In the coldest period, it’s not possible to ski from the summit of the mountain. Even climbing to the summit is very difficult due to the ice; skiing down is just too risky. Try to imagine an ice skating rink with an average slope angle of 35 degrees. Skiing is supposed to be fun, after all, and that definitely would not be enjoyable.
The goddess of Mt. Fuji, Konohanasakuya-hime, sleeps through the winter, and doesn’t wake up until April. But this beautiful goddess of the mountain is also known for waking up fitfully so, even if you say April, it’s possible she will get suddenly angry and lash out with a wind as cold as mid-winter, turning all the delightful soft corn snow slopes right back into the vertical ice rink. April is still a little too early.
In general, the weather starts to stabilize, the slopes turn to corn snow, and climbers and backcountry skiers start to have their fun from about the end of April on the south side, and from the start of May on the north side of the mountain. A lot of readers have probably heard skiing is forbidden on Mt. Fuji but, strictly speaking, there are no legal restrictions.
However, anyone climbing the mountain, including backcountry skiers, should file a climbing plan form with the local police. Speaking strictly again, there actually isn’t any legal requirement to file the form but, if something were to happen and climbers were stranded or needed to be evacuated, having the plan on file makes it a lot easier for the police and volunteer search and rescue teams to provide assistance while also reducing the risk to themselves.
File the climbing plan. It shows good etiquette, is the right thing to do and is responsible risk management.
Also, while you prepare for the worst conditions, there’s absolutely no reason to be going out and fighting high-risk situations. Backcountry skiing on Mt. Fuji is completely different from skiing on a normal resort hill. Sorry to say, but it would be impossible for a tourist to show up in rental skis and boots and expect to ski down from the summit.
You have to have some advanced equipment and basic skills, such as using crampons and an ice axe, the ability to judge the weather and knowledge of things such as avalanche risk management.
Knowing the weather is especially important. Cold, cloudy or windy days are all good times to just say no. If that nice corn snow freezes up, it is almost impossible to get a ski edge into it and, if you lose an edge, it could easily mean a slide of 1,000 meters or more—and every year several skiers lose their lives up here.
Climbing to the summit and descending on a windless, clear day is ideal, but even then you can’t focus too much on the conditions.
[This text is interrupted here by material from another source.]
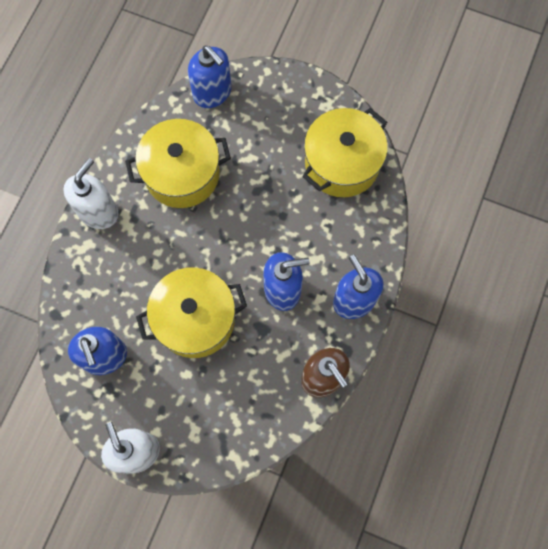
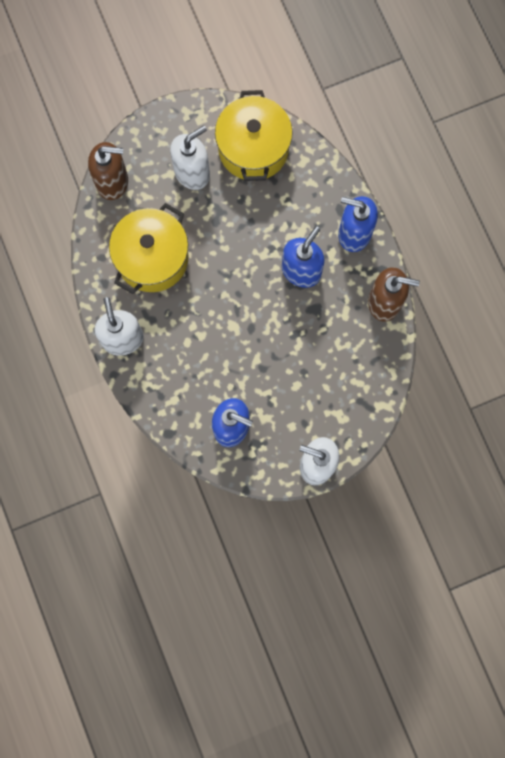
camera: 45 degrees left, 5 degrees up
(195, 319) = (265, 345): yellow pot -> none
(212, 92) = (112, 182): blue soap dispenser -> brown soap dispenser
(277, 139) = (192, 172): none -> white soap dispenser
If you’re planning on skiing down from the summit, you should be on the summit by noon and skiing before shadows start to appear on the slopes. You only have a few hours during the day when that frozen snow turns to corn, so your ski’s edges can bite into the surface, and you can have a fun, safe descent from the summit.
If the conditions are right, you can stand on the summit looking down toward Go-Go-Me (the fifth station) at 1,700 meters, knowing you’ll have a great big run all the way down. Imagine the feeling of that priceless view from the summit all the way down the slopes…
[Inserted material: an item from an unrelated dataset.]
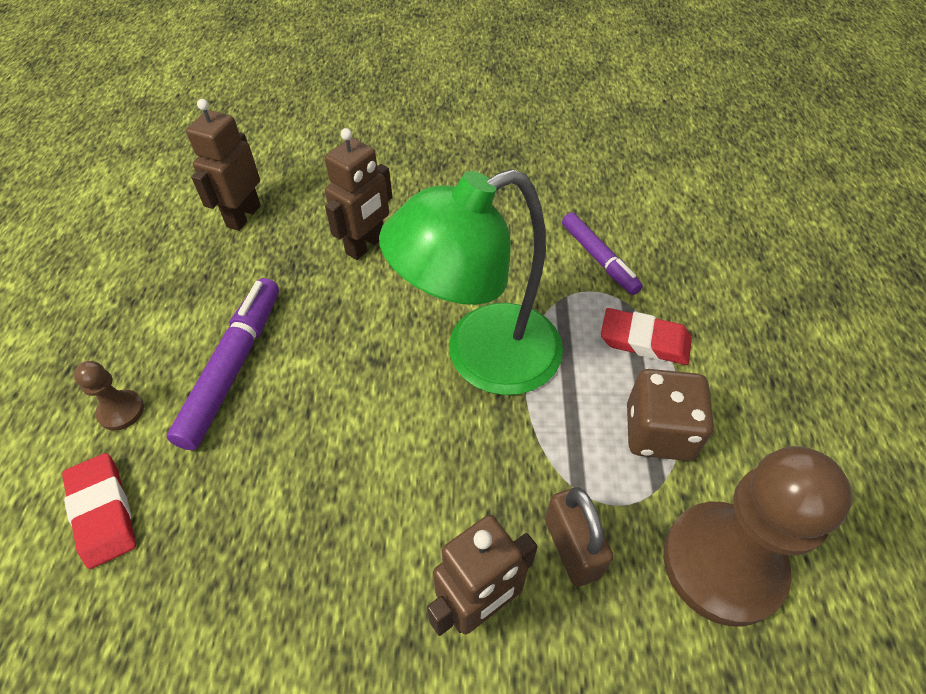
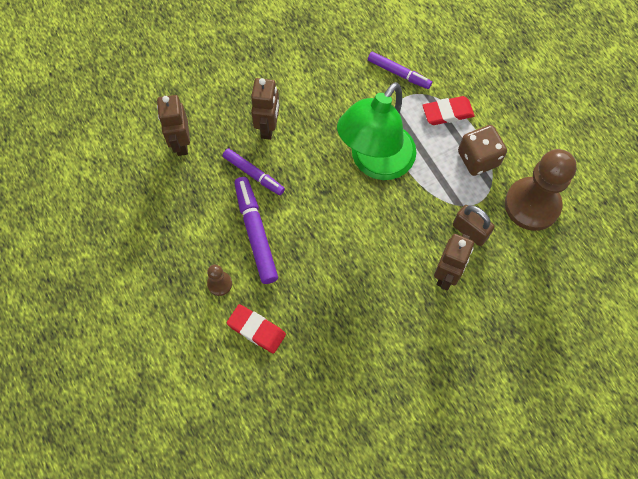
camera: 30 degrees left, 15 degrees up
(298, 291) = (253, 174): none -> purple marker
On the south side, the view feels like you can dive down into Suruga Bay into the Pacific; Yoshida Ozawa on the north side is a desolate place where you descend between rock faces and, if your timing is especially good, you might even enjoy some deep dry corn snow for your descent. Really good corn snow happens when the snow, which becomes ice at night, warms fiercely in the sun of the day, with very low humidity.
At the elevation that Mt. Fuji stands, it’s below freezing everywhere from the fifth station and above. The snow that freezes during the cold night warms up in the spring sun during the day, and then the whole cycle repeats again and again. So the grains of corn snow get bigger and bigger, and their depth continues to increase.
It’s spring, so it’s fun, but it’s very different from powder snow skiing. Even if you have ideal corn snow conditions, it’s still going to be more difficult than perfect powder snow conditions. Just for that reason, it’s best to ski Mt. Fuji only when the conditions are at their best.
When skiing was first introduced to Japan, there were no ski areas, so all skiing was natural mountain skiing. People such as Theodore von Lerch or Kyuya Fukuda were driven by that passion to take on this challenge, I’d like to think.
It has been 100 years since Lerch hit the slopes but, when the snow falls, many of us hear the same voice in the wind, calling us to lay down some turns on Japan’s most sacred mountain, Mt. Fuji.